For that thou couldst thine owne free fancy binde
In stricter numbers, and run so confin'd
As to observe the rules of Art, which sway
In the contrivance of a true borne Play:
These workes proclaime which thou didst write retired
From
Beaumont, by none but thy selfe inspired;
Where we see 'twas not chance that made them hit,
Nor were thy Playes the Lotteries of wit,
But like to
Durers Pencill, which first knew
The lawes of faces, and then faces drew:
Thou knowst the aire, the colour, and the place,
The simetry, which gives a Poem grace:
Parts are so fitted unto parts, as doe
Shew thou hadst wit, and Mathematicks too:
Knewst where by line to spare, where to dispence,
And didst beget just Comedies from thence:
Things unto which thou didst such life bequeath,
That they (their owne Black-Friers) unacted breath.
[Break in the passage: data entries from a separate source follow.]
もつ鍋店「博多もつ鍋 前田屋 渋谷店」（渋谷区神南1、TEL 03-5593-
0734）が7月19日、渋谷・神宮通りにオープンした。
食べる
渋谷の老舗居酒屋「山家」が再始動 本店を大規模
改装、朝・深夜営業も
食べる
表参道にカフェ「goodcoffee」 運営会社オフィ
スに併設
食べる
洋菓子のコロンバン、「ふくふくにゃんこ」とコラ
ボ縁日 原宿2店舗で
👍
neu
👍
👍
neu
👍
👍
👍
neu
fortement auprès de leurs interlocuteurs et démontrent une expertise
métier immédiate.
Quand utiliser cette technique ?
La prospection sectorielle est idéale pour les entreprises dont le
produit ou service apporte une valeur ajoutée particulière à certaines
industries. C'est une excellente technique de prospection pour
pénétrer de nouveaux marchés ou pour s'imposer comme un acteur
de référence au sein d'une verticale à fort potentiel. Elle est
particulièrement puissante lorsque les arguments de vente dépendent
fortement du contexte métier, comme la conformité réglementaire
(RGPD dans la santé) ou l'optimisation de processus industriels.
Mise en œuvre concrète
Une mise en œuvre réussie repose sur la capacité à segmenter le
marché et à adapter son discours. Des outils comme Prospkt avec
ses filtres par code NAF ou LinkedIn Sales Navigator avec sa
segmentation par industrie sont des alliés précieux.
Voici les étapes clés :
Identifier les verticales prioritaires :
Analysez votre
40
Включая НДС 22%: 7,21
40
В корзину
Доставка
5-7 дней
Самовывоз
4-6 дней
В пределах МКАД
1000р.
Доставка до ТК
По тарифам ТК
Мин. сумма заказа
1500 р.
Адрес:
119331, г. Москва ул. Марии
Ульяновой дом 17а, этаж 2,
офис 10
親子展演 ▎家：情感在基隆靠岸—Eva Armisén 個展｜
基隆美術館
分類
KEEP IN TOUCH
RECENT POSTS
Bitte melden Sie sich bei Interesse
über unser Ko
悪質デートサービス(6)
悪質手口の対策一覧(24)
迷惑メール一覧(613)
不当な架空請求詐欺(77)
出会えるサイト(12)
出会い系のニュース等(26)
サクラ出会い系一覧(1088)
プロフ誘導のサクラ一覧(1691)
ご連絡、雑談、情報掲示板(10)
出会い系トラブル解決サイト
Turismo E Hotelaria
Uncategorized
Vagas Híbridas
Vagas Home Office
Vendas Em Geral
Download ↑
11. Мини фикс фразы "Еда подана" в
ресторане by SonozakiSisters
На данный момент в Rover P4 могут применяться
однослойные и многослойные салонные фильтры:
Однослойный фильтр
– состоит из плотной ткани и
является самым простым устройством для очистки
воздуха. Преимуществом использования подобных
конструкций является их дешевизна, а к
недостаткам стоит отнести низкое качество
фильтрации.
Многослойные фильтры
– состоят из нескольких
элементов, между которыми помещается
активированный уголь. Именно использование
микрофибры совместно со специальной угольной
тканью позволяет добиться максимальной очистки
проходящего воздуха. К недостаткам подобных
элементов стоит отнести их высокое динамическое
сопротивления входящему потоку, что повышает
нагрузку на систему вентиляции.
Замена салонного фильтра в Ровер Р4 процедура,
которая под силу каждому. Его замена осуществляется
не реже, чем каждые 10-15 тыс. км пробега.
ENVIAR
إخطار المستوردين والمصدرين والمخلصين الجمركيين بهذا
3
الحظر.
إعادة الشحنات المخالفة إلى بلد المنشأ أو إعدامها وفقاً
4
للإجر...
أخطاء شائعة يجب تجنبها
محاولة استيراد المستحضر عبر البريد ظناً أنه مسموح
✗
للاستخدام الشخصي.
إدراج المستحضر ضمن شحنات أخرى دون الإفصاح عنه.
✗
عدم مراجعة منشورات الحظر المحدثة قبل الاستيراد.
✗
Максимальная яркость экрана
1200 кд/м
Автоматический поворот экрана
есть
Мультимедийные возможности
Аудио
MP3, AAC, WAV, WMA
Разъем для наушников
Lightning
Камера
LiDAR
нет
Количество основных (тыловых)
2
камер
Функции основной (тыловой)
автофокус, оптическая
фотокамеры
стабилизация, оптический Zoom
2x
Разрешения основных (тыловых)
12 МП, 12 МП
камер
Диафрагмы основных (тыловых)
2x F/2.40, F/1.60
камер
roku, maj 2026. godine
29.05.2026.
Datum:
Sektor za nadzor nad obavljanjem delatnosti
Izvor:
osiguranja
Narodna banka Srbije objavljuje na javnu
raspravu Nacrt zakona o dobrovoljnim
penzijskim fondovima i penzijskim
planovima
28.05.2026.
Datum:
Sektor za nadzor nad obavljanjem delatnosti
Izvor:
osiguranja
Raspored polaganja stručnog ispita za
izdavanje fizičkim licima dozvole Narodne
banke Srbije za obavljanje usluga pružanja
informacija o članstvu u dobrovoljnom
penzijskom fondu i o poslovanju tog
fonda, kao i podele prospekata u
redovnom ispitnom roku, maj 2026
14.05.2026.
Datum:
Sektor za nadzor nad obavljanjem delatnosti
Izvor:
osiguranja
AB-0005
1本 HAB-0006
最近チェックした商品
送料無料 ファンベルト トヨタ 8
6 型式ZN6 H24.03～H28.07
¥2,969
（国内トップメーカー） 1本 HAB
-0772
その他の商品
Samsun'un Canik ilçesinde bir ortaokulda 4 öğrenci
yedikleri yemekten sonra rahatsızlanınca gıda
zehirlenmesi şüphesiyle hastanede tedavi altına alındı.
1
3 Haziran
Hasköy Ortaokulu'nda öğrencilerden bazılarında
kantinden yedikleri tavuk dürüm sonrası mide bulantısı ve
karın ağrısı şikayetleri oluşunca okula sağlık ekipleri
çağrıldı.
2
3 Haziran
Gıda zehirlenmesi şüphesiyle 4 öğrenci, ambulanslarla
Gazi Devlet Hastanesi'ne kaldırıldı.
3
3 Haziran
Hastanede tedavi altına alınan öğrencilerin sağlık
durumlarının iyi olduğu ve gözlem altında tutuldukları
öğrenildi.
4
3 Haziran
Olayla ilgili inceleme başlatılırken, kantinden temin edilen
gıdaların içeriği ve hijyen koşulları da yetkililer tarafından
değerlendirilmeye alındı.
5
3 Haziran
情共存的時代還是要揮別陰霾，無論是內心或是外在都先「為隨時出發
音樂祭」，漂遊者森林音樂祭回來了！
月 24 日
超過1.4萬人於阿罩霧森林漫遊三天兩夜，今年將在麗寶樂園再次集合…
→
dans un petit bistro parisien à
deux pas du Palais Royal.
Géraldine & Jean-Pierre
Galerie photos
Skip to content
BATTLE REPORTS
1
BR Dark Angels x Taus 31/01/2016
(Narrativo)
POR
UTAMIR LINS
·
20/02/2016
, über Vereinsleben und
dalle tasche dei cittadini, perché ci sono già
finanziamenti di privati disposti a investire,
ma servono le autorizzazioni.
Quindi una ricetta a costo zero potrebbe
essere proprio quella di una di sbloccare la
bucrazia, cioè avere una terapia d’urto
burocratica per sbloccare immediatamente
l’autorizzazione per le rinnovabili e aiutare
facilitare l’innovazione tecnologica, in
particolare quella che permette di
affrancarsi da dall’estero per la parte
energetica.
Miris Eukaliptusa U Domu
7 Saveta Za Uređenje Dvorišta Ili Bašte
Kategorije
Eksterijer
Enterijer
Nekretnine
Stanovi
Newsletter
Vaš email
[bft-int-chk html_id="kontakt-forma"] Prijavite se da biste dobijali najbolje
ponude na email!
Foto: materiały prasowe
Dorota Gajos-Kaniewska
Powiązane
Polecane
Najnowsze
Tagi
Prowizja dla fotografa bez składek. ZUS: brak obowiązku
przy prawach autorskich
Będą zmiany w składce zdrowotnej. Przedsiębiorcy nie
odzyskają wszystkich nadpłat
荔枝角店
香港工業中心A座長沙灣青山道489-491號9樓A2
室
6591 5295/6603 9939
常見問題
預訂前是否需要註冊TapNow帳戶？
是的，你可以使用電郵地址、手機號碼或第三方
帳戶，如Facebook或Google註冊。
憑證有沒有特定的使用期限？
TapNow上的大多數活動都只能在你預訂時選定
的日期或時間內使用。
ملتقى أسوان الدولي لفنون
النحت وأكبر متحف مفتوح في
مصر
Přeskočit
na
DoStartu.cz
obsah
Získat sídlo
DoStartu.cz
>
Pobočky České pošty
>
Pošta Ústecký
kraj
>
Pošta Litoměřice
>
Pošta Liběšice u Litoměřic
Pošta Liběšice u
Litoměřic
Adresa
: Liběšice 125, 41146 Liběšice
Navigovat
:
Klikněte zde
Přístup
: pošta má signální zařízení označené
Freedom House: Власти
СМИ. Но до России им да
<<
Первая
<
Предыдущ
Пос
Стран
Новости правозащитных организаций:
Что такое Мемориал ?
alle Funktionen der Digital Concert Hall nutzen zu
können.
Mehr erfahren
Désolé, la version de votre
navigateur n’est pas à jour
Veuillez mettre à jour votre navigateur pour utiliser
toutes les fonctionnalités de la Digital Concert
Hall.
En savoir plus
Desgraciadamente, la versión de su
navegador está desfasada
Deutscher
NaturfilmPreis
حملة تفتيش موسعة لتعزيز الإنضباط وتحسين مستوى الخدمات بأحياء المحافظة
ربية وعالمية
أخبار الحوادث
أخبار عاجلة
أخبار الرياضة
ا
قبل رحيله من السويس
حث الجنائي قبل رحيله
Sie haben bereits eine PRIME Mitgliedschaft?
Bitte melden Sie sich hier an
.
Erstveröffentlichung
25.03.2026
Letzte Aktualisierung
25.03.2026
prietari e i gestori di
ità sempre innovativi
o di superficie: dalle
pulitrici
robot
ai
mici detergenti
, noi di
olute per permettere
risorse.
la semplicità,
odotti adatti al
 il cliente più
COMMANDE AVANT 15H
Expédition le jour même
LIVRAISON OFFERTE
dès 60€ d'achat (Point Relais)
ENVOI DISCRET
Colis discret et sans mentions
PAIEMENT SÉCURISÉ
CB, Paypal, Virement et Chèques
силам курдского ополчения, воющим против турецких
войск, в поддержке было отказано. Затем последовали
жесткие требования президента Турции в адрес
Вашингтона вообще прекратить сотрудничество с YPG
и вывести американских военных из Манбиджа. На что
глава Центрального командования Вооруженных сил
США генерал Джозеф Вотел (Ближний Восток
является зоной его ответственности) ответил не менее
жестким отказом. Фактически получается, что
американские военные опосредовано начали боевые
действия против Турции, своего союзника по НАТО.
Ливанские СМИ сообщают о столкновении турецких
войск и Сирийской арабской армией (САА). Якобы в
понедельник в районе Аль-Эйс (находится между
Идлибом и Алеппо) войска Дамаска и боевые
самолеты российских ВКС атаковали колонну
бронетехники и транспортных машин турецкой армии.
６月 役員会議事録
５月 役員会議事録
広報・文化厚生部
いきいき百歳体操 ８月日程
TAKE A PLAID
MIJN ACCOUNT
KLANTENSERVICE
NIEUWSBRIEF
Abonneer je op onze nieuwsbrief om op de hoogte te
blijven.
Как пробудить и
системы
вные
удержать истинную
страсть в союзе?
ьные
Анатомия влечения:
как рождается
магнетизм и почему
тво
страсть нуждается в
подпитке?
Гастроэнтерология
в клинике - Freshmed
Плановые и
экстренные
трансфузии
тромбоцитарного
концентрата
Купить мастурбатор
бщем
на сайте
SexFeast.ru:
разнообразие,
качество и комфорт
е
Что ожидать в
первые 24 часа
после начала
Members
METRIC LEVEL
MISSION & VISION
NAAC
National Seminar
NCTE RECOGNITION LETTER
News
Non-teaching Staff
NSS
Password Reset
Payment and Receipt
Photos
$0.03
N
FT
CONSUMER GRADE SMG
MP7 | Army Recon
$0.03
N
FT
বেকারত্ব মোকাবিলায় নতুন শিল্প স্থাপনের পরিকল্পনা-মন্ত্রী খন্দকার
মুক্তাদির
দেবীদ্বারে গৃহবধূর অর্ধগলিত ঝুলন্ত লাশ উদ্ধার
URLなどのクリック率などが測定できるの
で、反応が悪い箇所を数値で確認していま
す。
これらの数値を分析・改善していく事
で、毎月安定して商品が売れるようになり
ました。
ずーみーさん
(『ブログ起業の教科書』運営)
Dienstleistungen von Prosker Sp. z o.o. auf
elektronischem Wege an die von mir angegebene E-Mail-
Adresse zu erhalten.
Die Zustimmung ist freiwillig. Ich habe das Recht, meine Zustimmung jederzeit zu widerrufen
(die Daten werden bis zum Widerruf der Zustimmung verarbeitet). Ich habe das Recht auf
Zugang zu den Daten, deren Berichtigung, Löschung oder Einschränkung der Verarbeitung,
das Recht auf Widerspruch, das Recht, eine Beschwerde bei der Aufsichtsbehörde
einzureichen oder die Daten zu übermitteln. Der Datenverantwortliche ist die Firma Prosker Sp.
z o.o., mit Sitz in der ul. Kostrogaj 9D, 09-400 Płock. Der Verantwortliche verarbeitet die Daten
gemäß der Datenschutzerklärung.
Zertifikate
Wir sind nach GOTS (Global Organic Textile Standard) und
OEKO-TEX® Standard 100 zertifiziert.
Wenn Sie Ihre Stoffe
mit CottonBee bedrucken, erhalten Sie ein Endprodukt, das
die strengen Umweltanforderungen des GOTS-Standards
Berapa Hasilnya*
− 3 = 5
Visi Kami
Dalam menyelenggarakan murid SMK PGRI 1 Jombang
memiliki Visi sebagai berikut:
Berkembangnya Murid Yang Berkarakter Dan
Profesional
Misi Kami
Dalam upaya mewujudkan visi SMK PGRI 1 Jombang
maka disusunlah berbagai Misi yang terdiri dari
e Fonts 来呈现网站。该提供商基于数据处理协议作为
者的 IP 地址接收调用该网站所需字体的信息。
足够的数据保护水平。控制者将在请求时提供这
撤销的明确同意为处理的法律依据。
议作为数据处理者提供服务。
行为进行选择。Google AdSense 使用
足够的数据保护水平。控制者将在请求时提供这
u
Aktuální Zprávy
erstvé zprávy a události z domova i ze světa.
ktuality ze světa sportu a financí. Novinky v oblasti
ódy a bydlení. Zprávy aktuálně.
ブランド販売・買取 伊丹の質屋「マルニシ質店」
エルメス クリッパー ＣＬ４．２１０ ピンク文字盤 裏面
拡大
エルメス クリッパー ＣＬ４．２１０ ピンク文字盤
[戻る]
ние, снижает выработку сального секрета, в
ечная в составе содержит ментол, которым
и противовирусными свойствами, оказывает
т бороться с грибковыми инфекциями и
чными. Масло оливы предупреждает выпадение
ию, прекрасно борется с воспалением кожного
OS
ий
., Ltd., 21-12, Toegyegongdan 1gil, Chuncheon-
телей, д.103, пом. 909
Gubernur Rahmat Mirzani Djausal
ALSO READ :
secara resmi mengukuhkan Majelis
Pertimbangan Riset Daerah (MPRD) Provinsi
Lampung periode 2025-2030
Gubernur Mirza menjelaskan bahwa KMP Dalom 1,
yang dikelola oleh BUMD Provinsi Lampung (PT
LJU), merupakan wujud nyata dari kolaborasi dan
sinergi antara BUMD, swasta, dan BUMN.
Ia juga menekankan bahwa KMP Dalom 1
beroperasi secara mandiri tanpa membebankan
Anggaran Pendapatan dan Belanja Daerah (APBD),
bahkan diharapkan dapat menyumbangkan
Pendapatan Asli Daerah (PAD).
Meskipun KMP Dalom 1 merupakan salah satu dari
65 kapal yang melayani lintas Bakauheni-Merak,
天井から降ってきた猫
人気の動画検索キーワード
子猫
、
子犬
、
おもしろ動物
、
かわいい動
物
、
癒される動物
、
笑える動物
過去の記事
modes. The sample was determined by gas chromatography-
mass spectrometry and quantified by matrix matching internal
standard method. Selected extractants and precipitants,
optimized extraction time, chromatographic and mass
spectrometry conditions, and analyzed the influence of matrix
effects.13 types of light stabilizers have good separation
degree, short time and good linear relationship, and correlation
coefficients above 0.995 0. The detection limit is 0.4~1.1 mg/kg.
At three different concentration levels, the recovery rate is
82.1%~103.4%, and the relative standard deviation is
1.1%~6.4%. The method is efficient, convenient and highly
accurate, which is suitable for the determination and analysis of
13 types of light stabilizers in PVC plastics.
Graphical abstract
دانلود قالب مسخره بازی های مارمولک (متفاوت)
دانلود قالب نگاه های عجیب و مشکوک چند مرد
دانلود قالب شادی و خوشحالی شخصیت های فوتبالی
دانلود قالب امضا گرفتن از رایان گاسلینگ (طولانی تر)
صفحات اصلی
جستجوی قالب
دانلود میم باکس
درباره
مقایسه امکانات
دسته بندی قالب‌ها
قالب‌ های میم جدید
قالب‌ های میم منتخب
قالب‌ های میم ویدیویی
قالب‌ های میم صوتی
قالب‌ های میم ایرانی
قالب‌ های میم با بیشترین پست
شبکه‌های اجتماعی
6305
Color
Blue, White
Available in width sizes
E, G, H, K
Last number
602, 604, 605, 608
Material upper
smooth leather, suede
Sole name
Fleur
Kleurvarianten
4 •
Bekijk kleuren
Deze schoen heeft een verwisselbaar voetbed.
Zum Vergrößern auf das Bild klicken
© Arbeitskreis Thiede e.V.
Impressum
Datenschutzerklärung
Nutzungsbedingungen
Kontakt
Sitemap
Johnson hath writ things lasting, and divine,
Yet his Love-Scenes,
Fletcher, compar'd to thine,
Are cold and frosty, and exprest love so,
As heat with Ice, or warme fires mixt with Snow;
Thou, as if struck with the same generous darts,
Which burne, and raigne in noble Lovers hearts,
Hast cloath'd affections in such native tires,
And so describ'd them in their owne true fires;
Such moving sighes, suc[h] undissembled teares,
Such charmes of language, such hopes mixt with feares,
Such grants after denialls, such pursuits
After despaire, such amorous recruits,
That some who sate spectators have confest
Themselves transformed to what they saw exprest,
And felt such shafts steale through their captiv'd sence,
As made them rise Parts, and goe Lovers thence.
Nor was thy stile wholly compos'd of Groves,
Or the soft straines of Shepheards and their Loves;
When thou wouldst Comick be, each smiling birth
In that kinde, came into the world all mirth,
All point, all edge, all sharpnesse; we did sit
Sometimes five Acts out in pure sprightfull wit,
Which flowed in such true salt, that we did doubt
In which Scene we laught most two shillings out.

Shakespeare to thee was dull, whose best jest lyes
I'th Ladies questions, and the Fooles replyes;
Old fashioned wit, which walkt from town to town
In turn'd Hose, which our fathers call'd the Clown;
Whose wit our nice times would obsceannesse call,
And which made Bawdry passe for Comicall:

Nature was all his Art, thy veine was free
As his, but without his scurility;
From whom mirth came unforced, no jest perplext,
But without labour cleane, chast, and unvext.
Thou wert not like some, our small Poets who
Could not be Poets, were not we Poets too;
Whose wit is pilfring, and whose veine and wealth
In Poetry lyes meerely in their stealth;
Nor didst thou feele their drought, their pangs, their qualmes,
Their rack in writing, who doe write for almes,
Whose wretched Genius, and dependent fires,
But to their Benefactors dole aspires.
Nor hadst thou the sly trick, thy selfe to praise
Under thy friends names, or to purchase Bayes
Didst write stale commendations to thy Booke,
Which we for
Beaumonts or Ben. Johnsons tooke:
That debt thou left'st to us, which none but he
Can truly pay,
Fletcher, who writes like thee.

William Cartwright.

On Mr FRANCIS BEAUMONT (then newly dead.)

He that hath such acutenesse, and such witt,
As would aske ten good heads to husband it;
He that can write so well that no man dare
Refuse it for the best, let him beware:

BEAUMONT is dead, by whose sole death appeares,
Witt's a Disease consumes men in few yeares.

RICH. CORBET. D.D.

To Mr FRANCIS BEAUMONT (then living.)

How I doe love thee BEAUMONT, and thy Muse,
That unto me do'st such religion use!
How I doe feare my selfe, that am not worth
The least indulgent thought thy pen drops forth!
At once thou mak'st me happie, and unmak'st;
And giving largely to me, more thou tak'st.
What fate is mine, that so it selfe bereaves?
What art is thine, that so thy friend deceives?
When even there where most than praisest me,
For writing better, I must envy thee.